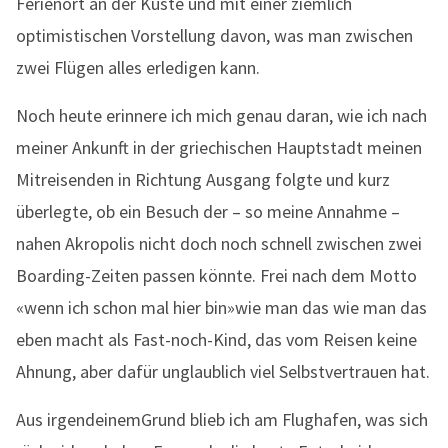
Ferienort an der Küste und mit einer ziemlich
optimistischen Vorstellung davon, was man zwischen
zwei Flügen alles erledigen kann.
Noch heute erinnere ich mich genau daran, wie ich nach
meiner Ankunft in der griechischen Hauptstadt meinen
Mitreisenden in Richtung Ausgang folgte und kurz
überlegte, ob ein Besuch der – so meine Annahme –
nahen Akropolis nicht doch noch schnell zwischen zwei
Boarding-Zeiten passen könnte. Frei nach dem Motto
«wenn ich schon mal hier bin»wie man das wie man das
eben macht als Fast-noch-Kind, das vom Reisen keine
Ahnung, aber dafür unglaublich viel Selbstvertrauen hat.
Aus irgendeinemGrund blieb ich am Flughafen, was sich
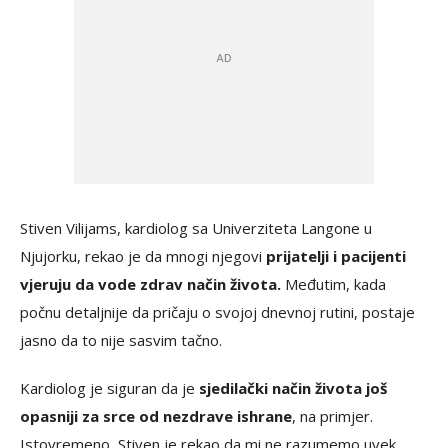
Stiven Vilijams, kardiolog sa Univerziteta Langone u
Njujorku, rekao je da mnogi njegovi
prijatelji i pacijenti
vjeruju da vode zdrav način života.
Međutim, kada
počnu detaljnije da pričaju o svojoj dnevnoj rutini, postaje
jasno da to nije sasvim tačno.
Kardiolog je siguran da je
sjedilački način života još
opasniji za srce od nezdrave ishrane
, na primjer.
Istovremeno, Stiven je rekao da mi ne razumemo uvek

* * *

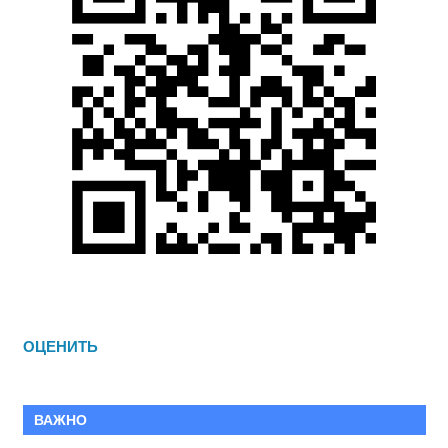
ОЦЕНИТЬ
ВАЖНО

...

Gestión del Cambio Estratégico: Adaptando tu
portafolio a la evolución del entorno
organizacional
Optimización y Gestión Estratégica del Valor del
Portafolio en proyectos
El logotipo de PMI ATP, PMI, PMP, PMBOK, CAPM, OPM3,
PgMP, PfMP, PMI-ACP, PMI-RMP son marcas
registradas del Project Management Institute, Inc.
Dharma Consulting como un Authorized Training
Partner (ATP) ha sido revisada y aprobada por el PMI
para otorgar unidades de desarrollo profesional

## What you should do
Show all lines from the entries that hold "način".

## Answer
vjeruju da vode zdrav način života.
sjedilački način života još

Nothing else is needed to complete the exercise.